* **Texte présenté**:
* * * * * * * * *
Il est ainsi permis d’affirmer que, dans le cadre d’une démarche ethnoarchéologique, la concordance entre les lieux et les formes socio-économiques des deux régions concernées est respectée et qu’elle permette éventuellement de matérialiser la frontière de l’absence lorsqu’il est question des aménagements liés à l’évacuation de l’eau au sein d’une architecture de terre.
En ce sens, face aux formes locales de régence et à la rudesse des climats, les établissements du Levant sud à l’âge du Bronze et de l’intérieur de l’Oman des siècles derniers, ont inévitablement dû répondre à deux besoins fondamentaux : celui de se rassembler et celui de se protéger. Ainsi, se sont développées des formes d’organisation de l’espace construit relativement similaires nécessitant la densité des constructions54. Cette densité engendra une promiscuité où les menaces liées à l’eau et à son évacuation pouvaient à terme, se révéler dangereuses pour les constructions comme pour les habitant·e·s.
Pour se prémunir de telles menaces, les constructions ont été parées d’aménagements similaires que seul un usage parcimonieux de la démarche ethnoarchéologique semble aujourd’hui en mesure d’appréhender dans leur intégralité.
L’amorce d’une approche ethnoarchéologique : remarques préliminaires
Si les données récoltées au sein des ḥārāt de al‑Ḥamrā’, Birkat al‑Mawz et Izkī ne révolutionnent pas nos connaissances en matière d’installations et de principes développés pour l’évacuation des eaux (gargouille, conduite ou principe de ruissellement) ou encore sur le type de matériaux utilisés (traditionnellement la céramique et le bois du palmier, plus récemment l’acier et le PVC), il convient toutefois de souligner trois caractéristiques qui pourront éclairer les recherches archéologiques portant sur l’évacuation de l’eau au sein d’une architecture de terre.
La première est liée au caractère communautaire des établissements omanais qui, dès que l’occasion le permet, délègue l’élaboration et l’entretien d’installations complexes (falaj, bains, latrines, etc.) à la sphère collective. Si cette particularité ne soustrait pas la nécessité de mettre en place des équipements permettant l’évacuation des eaux de pluie, elle permet toutefois de réduire la pression hydraulique de chaque bâtiment en eaux grises. Cette originalité est toutefois bien spécifique à l’organisation tribale des populations omanaises de l’intérieur de l’Oman et doit être utilisée avec précaution dans le cadre d’une démarche ethnoarchéologique.
La deuxième spécificité est liée à l’abondance d’informations relatives à la présence de gargouilles au sein des élévations, inexistantes en archéologie. Or, combinées à des données ethnologiques, elles permettent de déterminer les usages de l’eau et la fonctionnalité de certains espaces à l’intérieur des bâtiments, mais aussi de visualiser les risques encourus par l’absence de telles installations (érosion, fissure voire effondrement). Dans cette perspective, et avec toute la prudence occasionnée par la nature même de l’approche archéologique, les questions liées à l’absence de gargouille – ou de toute autre installation – au sein du répertoire archéologique disponible doivent nécessairement être envisagées sur un registre différent que celui de leur absence ou de leur présence, puisqu’elles participent à la pérennité de n’importe quelle architecture de terre.
* * * * * * * * *
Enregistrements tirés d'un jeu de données
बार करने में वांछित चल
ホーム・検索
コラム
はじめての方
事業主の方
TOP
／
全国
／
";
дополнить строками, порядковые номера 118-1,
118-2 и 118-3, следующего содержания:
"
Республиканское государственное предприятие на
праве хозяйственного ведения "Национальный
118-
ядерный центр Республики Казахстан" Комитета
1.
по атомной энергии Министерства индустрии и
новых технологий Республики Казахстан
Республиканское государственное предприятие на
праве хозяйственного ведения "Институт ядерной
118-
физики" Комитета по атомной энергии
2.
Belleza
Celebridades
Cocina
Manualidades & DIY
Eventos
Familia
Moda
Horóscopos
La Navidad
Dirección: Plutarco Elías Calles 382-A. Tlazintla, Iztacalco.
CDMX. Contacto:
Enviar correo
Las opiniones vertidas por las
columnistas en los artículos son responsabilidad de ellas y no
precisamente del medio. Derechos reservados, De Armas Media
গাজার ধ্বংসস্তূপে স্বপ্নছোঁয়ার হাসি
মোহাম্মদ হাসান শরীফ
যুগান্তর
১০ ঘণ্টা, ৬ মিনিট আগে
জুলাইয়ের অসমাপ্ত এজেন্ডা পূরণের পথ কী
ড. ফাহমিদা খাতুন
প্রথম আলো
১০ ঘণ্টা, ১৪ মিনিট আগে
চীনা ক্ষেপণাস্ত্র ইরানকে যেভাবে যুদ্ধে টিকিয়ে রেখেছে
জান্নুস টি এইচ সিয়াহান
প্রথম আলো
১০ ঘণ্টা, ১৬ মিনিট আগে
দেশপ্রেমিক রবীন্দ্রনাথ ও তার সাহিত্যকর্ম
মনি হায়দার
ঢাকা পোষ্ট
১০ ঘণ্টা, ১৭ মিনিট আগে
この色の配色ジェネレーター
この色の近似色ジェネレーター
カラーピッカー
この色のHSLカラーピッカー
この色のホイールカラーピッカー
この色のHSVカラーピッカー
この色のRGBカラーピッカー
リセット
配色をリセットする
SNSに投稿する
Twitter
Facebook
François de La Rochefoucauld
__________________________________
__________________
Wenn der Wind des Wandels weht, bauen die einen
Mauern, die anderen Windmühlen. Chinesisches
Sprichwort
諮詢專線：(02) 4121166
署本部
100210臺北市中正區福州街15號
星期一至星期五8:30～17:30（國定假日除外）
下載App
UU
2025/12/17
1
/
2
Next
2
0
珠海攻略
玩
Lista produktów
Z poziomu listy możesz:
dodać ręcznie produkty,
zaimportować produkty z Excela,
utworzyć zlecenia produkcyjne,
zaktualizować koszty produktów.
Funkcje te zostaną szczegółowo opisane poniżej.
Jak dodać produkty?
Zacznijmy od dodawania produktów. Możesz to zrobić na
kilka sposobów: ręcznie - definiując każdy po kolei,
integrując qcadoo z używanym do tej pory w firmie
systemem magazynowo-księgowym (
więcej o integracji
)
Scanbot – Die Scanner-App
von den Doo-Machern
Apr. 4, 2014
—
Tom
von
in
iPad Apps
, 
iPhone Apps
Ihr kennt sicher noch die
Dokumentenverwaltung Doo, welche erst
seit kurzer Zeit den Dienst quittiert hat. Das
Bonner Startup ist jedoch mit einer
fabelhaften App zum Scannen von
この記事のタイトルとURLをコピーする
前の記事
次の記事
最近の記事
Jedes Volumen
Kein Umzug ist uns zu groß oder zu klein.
* * * * * * * * *
Relevez tous les matériaux que le texte sur l'évacuation de l'eau dans l'architecture de terre mentionne pour les installations d'évacuation des eaux. La liste n'a aucun rôle dans cet exercice.

* **Réponse ci-dessous**:
- la céramique
- le bois du palmier
- l'acier
- le PVC